Question

The mass of diamond unit cell is:
A. $96\text{ amu}$
B. $\text{96 gm}$
C. $\text{144 amu}$
D. $\text{144 gm}$

Answer 1

A diamond completely consists of carbon atoms and is an example of face-centered cubic unit cell that means the carbon atoms are present at the corners as well as face centers, and the carbon atoms are also present in the alternating tetrahedral voids of the unit cell. Calculate the number of carbon atoms present per unit cell of the diamond unit cell. Then multiply it with the mass of the carbon atom.

Complete step by step answer:
First of all; we will find out the number of carbon atoms present per unit cell in a diamond unit cell.
Firstly, a unit cell is referred to as the smallest repeating unit in a crystal lattice and occurs in many different varieties. And the cubic crystal system is one of them is face centered unit cell. Diamond is an example of FCC lattice.
As diamond is a face-centered cubic unit cell, the atoms are present at the face centers, corners and at the alternating tetrahedral voids of the lattice. The tetrahedral voids present in a unit cell are $2n$, where ‘n’ is the number of atoms present in a unit cell and for a FCC lattice is $n=4$.
In diamond, an atom present at the corner contributes $\dfrac{1}{8}$ to a unit cell as it is shared to different unit cells attached together, whereas the one present at the face-center contributes $\dfrac{1}{2}$ to a unit cell.

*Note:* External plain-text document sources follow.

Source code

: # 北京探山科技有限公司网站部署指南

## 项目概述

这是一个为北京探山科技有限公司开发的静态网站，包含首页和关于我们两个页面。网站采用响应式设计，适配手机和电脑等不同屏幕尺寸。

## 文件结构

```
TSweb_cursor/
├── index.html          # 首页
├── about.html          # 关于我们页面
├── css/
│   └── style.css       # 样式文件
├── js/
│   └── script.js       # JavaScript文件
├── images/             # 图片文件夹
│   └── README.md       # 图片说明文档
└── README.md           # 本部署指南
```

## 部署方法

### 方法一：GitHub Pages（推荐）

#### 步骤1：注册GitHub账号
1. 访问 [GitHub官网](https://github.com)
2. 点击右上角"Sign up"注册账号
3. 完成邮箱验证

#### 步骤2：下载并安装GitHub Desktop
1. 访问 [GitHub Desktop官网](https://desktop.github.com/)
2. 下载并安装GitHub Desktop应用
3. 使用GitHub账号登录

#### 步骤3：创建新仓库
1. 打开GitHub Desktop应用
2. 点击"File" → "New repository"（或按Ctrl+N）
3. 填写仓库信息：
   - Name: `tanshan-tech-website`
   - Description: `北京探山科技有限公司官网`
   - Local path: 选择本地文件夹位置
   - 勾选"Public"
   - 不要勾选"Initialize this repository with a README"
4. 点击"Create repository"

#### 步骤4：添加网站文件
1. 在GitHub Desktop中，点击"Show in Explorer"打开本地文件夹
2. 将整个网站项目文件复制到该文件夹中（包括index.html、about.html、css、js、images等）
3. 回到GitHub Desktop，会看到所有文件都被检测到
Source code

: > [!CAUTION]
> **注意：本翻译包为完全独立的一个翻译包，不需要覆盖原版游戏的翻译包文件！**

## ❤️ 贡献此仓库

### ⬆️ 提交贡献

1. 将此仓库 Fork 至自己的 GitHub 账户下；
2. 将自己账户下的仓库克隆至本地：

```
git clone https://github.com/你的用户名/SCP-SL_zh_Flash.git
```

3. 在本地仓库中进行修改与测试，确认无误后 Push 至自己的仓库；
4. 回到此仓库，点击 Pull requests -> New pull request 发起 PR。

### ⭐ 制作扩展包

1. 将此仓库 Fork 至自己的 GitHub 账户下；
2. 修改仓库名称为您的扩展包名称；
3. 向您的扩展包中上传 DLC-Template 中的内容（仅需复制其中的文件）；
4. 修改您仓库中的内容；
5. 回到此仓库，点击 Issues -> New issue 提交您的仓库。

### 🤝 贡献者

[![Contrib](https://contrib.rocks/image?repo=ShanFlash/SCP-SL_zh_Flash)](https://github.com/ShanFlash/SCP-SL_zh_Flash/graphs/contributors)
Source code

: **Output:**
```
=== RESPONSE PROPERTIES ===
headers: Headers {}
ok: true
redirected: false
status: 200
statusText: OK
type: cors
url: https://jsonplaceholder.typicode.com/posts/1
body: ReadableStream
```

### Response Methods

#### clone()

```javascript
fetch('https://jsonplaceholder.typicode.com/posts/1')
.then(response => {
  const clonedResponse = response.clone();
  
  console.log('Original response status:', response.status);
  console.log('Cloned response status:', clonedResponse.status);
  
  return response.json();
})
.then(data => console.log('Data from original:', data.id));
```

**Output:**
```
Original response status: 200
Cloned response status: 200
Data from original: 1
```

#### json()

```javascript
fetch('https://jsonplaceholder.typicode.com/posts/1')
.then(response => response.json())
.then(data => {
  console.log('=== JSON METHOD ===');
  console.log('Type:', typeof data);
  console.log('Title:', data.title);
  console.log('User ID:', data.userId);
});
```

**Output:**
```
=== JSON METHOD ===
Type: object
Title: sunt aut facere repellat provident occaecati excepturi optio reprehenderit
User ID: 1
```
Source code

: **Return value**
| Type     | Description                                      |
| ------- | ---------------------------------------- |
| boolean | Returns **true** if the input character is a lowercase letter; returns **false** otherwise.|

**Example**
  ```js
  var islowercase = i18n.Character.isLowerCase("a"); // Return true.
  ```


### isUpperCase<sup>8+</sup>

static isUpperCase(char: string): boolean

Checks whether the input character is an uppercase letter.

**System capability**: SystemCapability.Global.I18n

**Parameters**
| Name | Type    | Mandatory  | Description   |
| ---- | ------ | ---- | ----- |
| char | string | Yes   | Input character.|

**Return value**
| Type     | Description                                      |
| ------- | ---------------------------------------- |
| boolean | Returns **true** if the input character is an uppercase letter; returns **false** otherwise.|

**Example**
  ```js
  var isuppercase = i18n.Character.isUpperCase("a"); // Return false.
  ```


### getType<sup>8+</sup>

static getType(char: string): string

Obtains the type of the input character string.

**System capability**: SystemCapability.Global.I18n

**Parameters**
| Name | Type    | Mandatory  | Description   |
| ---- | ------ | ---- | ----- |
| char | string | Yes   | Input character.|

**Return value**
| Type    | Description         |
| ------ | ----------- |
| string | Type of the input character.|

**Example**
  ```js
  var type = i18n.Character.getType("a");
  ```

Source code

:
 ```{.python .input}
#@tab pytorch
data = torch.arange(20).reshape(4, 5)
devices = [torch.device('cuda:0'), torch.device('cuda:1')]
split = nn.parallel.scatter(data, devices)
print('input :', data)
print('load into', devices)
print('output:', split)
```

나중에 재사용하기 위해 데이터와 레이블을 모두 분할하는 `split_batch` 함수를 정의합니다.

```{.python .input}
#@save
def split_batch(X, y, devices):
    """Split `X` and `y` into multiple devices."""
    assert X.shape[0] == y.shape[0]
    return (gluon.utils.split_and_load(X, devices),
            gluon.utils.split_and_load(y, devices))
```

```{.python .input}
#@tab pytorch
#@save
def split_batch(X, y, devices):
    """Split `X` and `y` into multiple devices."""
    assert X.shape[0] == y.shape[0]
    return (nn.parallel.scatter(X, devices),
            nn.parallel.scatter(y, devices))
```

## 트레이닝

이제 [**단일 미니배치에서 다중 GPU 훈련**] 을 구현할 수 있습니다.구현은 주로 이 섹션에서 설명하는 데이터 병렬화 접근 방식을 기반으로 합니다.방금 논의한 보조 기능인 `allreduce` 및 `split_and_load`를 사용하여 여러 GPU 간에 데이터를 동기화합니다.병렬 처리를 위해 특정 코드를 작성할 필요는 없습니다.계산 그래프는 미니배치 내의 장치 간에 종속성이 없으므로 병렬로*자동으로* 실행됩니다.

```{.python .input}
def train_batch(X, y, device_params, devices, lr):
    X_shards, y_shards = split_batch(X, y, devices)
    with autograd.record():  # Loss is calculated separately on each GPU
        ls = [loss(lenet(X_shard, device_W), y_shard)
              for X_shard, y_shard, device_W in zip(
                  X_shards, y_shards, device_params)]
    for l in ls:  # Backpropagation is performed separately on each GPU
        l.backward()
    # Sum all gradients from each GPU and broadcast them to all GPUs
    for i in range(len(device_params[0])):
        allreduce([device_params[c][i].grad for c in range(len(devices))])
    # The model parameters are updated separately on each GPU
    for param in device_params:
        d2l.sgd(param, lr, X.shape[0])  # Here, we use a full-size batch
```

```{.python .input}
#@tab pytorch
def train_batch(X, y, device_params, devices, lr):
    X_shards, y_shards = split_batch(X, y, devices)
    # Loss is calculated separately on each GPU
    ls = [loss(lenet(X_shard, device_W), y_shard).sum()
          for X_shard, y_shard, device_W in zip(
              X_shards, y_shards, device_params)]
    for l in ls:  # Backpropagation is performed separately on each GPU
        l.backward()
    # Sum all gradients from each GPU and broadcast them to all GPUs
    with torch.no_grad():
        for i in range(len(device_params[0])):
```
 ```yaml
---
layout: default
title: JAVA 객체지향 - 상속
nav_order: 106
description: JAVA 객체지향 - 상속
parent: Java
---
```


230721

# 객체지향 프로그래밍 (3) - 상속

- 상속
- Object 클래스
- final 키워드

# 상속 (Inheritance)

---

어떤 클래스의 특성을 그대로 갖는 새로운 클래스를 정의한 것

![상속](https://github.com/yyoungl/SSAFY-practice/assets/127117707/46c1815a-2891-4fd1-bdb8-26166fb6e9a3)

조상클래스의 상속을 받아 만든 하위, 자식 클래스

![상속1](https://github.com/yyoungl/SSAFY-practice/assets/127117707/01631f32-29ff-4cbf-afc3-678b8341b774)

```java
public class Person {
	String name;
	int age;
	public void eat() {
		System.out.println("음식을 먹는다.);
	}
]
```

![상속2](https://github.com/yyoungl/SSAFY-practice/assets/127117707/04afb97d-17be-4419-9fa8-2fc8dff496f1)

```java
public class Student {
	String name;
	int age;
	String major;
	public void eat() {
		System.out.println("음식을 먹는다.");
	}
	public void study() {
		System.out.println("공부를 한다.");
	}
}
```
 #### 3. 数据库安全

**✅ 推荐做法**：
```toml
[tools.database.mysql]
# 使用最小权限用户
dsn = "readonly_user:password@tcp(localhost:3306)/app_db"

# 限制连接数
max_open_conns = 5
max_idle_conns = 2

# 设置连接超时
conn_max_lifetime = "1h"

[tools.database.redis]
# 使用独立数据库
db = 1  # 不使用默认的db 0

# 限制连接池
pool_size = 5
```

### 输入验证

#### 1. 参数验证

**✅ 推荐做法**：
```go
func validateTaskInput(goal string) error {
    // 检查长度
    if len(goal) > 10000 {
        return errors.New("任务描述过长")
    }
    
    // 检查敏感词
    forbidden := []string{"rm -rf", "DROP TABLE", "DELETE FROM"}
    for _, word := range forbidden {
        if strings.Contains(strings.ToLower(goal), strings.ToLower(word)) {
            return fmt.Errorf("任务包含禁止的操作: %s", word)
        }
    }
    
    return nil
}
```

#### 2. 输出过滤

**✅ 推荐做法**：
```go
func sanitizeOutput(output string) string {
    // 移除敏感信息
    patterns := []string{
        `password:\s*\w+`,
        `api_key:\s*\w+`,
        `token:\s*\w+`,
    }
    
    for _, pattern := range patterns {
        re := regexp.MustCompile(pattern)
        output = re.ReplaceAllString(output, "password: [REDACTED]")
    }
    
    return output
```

As there are eight atoms at corners in a unit cell with the contribution of $\dfrac{1}{8}$ therefore, $8\times \dfrac{1}{8}=1$.
As there are six atoms at the face centers in a unit cell with the contribution of $\dfrac{1}{2}$ therefore, $6\times \dfrac{1}{2}=3$.
And there are carbon atoms present alternating tetrahedral voids or half of tetrahedral voids therefore, $8\times \dfrac{1}{2}=4$.
So, there are $4+4=8$ carbon atoms per unit cell in a diamond unit cell.
We know that, mass of a carbon atom is $12\text{ amu}$.
Therefore, the mass of the diamond unit cell is $(12\times 8)\text{ amu}=96\text{ amu}$.

Hence, the correct option is A.

Note: Possibly, you may get confused with the number of octahedral ($n$) and tetrahedral ($2n$) voids present in a lattice. When it comes to the contribution of octahedral and tetrahedral voids, they have a common contribution of $1$.